# Required work
Replace "latitude" with "lat" in everything from the start of the records down to the line that contains "region: Mafeteng", including that line, and write out only those lines with nothing else changed.

━━━ Records for the exercise ━━━

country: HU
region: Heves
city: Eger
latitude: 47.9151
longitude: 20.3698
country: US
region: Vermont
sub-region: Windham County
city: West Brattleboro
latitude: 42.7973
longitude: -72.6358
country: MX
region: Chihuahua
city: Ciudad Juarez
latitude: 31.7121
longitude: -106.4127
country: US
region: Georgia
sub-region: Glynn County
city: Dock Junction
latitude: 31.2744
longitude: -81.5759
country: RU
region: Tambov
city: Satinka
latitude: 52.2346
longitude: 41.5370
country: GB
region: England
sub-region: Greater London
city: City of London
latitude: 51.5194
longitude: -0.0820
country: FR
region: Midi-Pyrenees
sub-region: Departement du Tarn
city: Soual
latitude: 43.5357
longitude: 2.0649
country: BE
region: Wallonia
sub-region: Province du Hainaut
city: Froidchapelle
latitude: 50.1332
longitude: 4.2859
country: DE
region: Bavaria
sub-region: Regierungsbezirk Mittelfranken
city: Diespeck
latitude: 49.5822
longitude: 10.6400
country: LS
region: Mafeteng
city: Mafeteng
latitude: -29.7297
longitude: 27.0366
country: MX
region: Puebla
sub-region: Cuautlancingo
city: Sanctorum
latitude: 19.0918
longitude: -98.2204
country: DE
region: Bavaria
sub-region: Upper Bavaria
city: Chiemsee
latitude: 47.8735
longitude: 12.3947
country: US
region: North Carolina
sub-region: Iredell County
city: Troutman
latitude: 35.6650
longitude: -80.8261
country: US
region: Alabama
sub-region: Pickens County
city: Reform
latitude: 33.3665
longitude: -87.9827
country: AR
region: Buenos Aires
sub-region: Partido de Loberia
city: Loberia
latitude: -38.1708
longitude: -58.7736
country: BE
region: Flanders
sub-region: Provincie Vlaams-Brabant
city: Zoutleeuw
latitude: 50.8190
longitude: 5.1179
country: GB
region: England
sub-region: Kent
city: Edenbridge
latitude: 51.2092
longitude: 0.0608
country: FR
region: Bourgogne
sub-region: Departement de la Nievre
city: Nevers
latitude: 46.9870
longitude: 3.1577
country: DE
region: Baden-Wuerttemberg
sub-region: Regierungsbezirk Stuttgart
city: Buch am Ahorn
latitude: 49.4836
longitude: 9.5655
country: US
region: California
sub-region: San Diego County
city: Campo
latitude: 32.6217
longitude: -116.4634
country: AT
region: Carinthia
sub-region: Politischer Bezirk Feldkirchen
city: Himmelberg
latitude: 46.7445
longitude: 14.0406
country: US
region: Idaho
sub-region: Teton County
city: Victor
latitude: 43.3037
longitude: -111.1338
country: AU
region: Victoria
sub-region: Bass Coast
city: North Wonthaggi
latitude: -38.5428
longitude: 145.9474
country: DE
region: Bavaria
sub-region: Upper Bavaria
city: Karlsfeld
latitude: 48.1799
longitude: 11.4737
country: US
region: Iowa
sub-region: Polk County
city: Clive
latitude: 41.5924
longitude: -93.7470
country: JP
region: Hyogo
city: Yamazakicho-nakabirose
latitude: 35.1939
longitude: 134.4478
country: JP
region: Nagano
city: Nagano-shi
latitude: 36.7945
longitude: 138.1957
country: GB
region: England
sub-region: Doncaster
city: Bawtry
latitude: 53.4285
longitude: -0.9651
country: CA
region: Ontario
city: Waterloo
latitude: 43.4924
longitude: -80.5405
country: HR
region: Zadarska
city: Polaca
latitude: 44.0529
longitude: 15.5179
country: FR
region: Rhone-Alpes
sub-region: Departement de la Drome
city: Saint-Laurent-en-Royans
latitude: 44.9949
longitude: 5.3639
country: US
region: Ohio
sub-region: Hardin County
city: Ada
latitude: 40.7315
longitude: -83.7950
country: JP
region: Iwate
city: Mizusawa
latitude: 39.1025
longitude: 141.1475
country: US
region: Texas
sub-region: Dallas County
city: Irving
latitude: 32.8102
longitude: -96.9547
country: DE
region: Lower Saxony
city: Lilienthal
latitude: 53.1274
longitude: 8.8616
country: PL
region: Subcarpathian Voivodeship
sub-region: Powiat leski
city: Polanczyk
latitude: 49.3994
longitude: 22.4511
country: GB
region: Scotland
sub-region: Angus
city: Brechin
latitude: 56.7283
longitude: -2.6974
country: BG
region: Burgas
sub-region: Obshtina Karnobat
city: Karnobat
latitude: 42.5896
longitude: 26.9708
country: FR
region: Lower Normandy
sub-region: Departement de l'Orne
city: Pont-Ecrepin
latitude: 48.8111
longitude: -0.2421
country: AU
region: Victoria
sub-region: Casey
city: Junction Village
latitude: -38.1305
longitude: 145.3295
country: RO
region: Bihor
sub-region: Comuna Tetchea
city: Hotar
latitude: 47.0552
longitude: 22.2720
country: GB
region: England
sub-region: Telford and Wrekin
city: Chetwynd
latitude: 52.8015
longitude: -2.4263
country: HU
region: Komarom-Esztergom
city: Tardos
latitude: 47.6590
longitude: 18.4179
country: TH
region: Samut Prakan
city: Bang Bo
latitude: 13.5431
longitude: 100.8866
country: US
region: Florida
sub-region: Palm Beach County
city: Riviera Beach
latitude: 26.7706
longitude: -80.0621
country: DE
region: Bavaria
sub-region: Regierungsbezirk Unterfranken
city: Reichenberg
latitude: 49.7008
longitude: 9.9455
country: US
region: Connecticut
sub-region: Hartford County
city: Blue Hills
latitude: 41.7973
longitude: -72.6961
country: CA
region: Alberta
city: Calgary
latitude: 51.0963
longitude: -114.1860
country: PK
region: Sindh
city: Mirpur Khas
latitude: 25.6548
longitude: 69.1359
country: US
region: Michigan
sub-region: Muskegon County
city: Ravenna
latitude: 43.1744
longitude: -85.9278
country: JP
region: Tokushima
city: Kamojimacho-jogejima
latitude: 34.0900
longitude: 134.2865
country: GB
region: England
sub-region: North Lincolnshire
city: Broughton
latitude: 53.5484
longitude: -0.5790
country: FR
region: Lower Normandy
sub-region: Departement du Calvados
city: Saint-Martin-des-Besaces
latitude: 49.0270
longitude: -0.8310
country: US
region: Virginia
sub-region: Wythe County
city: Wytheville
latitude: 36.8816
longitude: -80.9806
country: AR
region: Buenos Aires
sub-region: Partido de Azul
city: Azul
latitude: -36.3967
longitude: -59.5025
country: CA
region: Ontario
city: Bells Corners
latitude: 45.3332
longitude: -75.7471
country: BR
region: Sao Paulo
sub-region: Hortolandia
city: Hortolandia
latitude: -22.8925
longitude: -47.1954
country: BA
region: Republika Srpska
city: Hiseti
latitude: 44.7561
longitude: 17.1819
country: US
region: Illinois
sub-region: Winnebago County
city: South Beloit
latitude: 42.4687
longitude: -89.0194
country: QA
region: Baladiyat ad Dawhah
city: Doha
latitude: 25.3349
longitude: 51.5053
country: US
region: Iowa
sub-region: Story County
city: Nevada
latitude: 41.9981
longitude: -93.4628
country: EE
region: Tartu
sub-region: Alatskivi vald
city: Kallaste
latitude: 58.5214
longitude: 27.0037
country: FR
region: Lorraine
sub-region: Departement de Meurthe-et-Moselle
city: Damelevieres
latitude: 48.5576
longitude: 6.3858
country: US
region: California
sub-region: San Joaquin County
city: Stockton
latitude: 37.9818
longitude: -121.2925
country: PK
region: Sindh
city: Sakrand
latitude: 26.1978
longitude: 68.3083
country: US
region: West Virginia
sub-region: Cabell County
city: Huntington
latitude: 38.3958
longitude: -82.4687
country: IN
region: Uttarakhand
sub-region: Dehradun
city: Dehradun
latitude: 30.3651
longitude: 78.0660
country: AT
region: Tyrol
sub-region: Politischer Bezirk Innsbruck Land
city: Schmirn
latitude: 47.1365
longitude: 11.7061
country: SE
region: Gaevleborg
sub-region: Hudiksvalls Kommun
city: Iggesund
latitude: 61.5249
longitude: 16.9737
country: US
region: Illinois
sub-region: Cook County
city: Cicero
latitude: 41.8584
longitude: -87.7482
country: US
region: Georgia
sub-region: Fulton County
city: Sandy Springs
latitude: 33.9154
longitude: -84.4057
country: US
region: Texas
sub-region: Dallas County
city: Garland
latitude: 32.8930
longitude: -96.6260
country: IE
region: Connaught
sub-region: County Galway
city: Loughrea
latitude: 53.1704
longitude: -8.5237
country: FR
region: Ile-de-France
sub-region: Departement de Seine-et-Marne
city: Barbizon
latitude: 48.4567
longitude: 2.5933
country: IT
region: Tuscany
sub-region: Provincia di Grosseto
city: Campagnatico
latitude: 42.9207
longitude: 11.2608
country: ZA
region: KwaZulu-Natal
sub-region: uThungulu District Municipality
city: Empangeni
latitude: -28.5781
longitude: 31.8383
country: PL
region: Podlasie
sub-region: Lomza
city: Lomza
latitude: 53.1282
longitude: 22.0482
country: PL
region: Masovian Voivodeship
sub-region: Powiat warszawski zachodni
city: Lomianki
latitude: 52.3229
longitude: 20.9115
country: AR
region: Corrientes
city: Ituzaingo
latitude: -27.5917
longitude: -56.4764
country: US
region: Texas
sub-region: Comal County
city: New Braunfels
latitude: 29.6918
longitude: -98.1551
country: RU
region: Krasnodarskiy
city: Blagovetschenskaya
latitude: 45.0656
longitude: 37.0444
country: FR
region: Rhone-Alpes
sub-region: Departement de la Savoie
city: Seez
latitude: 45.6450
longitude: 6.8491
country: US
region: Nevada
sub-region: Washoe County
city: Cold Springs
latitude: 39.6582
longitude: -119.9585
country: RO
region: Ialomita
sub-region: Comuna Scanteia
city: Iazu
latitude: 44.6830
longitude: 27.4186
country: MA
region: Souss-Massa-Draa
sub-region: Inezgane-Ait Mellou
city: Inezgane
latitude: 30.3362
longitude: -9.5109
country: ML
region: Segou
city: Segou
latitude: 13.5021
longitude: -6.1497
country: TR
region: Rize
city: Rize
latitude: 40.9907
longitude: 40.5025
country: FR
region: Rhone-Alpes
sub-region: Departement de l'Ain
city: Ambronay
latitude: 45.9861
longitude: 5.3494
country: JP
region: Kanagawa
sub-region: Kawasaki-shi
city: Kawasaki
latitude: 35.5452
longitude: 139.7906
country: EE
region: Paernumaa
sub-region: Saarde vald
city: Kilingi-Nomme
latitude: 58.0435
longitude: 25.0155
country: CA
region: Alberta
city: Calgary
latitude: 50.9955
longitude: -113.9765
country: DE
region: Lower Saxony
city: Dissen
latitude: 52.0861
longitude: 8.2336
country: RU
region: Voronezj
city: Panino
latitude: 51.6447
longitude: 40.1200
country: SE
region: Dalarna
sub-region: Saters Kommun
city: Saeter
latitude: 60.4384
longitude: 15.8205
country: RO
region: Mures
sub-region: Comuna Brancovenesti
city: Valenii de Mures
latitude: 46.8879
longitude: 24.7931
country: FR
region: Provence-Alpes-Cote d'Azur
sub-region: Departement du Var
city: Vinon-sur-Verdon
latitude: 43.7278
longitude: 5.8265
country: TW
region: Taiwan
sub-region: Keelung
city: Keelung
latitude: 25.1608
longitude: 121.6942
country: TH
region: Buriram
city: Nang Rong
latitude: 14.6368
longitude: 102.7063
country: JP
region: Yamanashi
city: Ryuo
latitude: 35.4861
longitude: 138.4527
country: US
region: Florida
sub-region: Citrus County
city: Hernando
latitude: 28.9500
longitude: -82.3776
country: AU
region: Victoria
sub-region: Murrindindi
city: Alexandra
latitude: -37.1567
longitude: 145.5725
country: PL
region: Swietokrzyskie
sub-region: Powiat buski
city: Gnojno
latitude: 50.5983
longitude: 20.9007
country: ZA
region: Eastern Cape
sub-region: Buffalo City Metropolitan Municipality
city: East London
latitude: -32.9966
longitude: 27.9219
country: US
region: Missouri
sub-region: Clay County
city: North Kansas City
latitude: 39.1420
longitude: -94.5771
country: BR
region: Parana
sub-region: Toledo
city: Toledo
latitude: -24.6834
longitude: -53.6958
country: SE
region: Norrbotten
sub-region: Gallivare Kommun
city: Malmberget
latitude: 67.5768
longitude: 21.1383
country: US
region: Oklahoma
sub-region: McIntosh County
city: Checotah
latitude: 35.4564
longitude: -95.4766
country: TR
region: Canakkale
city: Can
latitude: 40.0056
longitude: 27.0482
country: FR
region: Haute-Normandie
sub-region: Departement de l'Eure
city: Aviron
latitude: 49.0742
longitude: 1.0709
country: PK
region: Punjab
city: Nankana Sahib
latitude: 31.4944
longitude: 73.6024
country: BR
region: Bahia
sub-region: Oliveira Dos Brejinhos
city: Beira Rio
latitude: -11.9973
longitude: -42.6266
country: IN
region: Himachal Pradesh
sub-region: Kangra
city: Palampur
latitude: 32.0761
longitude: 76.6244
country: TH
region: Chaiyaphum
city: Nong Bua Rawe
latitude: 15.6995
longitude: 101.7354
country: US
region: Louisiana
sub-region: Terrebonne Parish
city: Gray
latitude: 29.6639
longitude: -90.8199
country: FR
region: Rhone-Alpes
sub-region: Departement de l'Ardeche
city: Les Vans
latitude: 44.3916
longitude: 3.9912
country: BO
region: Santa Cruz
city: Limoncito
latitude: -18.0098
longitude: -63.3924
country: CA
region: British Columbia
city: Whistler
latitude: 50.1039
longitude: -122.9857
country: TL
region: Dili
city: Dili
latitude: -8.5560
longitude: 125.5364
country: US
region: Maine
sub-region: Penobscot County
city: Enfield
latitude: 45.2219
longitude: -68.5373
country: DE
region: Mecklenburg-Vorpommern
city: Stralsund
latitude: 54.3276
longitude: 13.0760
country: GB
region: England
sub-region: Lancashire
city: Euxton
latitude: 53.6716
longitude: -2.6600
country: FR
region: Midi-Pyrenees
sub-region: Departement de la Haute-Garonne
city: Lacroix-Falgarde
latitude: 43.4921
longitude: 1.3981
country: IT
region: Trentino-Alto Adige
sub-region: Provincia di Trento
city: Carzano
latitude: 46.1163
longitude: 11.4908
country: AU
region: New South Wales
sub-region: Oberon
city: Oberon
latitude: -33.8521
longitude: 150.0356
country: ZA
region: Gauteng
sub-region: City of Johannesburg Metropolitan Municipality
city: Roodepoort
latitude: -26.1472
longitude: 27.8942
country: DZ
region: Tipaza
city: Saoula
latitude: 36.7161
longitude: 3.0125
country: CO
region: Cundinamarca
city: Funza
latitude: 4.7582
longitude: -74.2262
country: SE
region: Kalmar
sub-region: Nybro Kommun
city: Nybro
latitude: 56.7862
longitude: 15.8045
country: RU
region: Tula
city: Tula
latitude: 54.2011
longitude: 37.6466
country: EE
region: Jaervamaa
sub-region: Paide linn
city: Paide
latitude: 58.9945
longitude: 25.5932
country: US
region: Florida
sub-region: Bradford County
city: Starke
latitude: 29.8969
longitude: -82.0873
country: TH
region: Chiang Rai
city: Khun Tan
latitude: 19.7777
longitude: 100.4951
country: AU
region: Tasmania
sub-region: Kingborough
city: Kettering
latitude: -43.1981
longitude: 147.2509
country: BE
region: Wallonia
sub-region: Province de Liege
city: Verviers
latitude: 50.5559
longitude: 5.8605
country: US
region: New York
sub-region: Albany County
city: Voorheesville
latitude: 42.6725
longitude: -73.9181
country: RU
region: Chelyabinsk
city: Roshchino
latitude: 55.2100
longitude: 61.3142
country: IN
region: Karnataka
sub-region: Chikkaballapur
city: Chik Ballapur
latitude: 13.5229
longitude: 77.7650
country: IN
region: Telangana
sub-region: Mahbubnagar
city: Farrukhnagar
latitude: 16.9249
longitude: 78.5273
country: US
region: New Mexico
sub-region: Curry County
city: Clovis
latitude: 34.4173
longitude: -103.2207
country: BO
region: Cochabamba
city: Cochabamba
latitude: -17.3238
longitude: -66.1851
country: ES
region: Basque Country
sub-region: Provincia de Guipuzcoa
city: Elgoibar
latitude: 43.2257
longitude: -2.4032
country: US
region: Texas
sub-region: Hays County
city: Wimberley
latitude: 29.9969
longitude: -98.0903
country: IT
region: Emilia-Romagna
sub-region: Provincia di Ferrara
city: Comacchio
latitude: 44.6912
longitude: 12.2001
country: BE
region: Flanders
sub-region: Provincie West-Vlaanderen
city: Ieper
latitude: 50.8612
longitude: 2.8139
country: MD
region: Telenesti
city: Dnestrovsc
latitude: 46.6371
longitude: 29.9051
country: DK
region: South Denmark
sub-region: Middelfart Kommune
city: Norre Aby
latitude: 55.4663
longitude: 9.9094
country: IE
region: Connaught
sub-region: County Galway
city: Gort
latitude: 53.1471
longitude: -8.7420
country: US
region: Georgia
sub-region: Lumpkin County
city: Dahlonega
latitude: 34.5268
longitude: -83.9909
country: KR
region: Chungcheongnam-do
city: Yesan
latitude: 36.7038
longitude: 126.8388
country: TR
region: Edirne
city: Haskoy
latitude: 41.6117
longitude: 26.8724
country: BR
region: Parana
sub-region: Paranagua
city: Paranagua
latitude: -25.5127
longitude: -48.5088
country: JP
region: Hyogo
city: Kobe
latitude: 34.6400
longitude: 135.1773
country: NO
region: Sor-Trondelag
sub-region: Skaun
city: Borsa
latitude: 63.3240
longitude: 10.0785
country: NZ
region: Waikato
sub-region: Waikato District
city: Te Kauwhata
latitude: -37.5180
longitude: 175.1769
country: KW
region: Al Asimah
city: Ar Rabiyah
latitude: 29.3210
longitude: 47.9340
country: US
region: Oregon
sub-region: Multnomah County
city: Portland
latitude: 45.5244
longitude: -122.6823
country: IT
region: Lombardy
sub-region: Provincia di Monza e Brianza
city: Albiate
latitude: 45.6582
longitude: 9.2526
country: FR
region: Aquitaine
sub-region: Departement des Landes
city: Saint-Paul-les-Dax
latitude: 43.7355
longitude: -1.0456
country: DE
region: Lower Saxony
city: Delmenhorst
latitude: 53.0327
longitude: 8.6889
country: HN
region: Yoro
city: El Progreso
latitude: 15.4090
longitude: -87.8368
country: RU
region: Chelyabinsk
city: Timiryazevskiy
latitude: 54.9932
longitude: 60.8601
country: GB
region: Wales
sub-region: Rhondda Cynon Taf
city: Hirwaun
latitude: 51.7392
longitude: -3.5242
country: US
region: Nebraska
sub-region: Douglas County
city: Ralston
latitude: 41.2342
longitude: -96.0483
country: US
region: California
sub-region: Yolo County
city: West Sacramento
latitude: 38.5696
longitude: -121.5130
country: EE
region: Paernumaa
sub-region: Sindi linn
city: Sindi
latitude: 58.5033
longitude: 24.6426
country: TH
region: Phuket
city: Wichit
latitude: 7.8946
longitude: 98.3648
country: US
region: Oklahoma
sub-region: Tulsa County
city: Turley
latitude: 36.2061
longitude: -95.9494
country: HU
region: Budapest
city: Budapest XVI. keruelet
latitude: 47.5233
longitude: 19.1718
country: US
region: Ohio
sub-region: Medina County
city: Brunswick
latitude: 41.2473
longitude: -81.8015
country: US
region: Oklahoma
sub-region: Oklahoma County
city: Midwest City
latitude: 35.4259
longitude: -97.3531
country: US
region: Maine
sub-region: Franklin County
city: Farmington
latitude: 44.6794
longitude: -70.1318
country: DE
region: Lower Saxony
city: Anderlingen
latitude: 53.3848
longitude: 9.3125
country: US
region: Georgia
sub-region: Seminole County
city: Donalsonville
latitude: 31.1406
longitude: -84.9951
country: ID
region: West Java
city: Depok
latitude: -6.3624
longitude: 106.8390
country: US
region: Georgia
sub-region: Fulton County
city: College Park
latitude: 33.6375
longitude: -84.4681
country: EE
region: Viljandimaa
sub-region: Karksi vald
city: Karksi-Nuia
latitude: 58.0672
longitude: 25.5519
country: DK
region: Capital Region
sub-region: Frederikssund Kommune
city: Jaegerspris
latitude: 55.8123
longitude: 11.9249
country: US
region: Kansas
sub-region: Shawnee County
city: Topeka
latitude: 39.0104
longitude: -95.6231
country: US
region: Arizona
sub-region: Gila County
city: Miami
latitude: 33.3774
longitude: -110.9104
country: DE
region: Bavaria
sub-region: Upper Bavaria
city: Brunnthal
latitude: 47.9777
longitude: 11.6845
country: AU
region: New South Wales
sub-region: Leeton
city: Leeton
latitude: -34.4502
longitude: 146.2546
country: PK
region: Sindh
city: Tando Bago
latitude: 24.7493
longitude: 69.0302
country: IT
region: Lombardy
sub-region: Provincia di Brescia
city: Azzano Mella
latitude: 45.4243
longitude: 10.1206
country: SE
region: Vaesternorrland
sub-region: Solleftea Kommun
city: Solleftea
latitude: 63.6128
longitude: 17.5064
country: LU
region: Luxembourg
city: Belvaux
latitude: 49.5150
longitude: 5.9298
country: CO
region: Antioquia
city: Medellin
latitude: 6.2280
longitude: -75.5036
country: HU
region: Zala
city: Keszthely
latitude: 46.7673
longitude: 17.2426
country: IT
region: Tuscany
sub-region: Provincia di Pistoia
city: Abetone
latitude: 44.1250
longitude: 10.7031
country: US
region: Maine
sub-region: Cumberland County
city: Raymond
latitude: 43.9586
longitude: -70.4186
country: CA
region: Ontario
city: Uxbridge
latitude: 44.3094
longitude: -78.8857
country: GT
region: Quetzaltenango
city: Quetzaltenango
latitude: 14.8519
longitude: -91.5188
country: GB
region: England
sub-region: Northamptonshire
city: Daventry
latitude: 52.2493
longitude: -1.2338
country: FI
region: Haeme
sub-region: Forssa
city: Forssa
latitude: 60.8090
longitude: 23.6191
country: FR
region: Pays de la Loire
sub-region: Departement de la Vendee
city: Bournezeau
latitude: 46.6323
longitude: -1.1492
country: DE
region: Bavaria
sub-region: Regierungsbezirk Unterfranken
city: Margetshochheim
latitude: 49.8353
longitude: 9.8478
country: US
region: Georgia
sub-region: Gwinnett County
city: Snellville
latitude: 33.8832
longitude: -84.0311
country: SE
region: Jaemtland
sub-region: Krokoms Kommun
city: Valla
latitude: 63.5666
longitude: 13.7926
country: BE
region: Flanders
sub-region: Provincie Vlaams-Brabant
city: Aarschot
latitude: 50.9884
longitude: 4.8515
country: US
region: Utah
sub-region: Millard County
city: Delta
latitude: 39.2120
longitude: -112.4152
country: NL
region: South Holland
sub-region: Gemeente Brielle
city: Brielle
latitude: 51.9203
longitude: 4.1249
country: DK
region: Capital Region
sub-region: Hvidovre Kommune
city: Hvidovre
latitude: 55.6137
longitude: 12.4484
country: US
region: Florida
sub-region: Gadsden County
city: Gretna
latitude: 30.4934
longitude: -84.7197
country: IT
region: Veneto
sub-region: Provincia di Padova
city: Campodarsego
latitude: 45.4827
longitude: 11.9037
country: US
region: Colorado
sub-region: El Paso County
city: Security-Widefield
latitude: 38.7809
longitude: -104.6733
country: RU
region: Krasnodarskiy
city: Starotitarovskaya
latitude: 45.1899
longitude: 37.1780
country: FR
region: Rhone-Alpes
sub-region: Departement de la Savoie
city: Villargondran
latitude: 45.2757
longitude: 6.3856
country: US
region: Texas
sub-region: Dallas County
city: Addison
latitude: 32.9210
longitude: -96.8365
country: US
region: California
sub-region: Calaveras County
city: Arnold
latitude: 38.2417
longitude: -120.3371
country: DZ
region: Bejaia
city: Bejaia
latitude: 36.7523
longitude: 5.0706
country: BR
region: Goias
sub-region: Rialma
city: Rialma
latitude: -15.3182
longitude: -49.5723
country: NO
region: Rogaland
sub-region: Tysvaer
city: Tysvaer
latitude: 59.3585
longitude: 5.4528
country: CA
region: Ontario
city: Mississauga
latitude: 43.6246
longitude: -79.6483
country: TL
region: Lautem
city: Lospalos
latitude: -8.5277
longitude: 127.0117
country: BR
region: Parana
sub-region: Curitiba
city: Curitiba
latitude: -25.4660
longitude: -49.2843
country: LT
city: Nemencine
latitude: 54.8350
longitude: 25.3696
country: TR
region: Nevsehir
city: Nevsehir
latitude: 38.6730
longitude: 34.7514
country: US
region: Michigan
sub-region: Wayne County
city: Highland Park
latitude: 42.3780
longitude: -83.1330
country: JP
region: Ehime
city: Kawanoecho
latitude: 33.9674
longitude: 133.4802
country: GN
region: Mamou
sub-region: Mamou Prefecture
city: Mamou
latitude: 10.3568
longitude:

━━━

# Exercise result
country: HU
region: Heves
city: Eger
lat: 47.9151
longitude: 20.3698
country: US
region: Vermont
sub-region: Windham County
city: West Brattleboro
lat: 42.7973
longitude: -72.6358
country: MX
region: Chihuahua
city: Ciudad Juarez
lat: 31.7121
longitude: -106.4127
country: US
region: Georgia
sub-region: Glynn County
city: Dock Junction
lat: 31.2744
longitude: -81.5759
country: RU
region: Tambov
city: Satinka
lat: 52.2346
longitude: 41.5370
country: GB
region: England
sub-region: Greater London
city: City of London
lat: 51.5194
longitude: -0.0820
country: FR
region: Midi-Pyrenees
sub-region: Departement du Tarn
city: Soual
lat: 43.5357
longitude: 2.0649
country: BE
region: Wallonia
sub-region: Province du Hainaut
city: Froidchapelle
lat: 50.1332
longitude: 4.2859
country: DE
region: Bavaria
sub-region: Regierungsbezirk Mittelfranken
city: Diespeck
lat: 49.5822
longitude: 10.6400
country: LS
region: Mafeteng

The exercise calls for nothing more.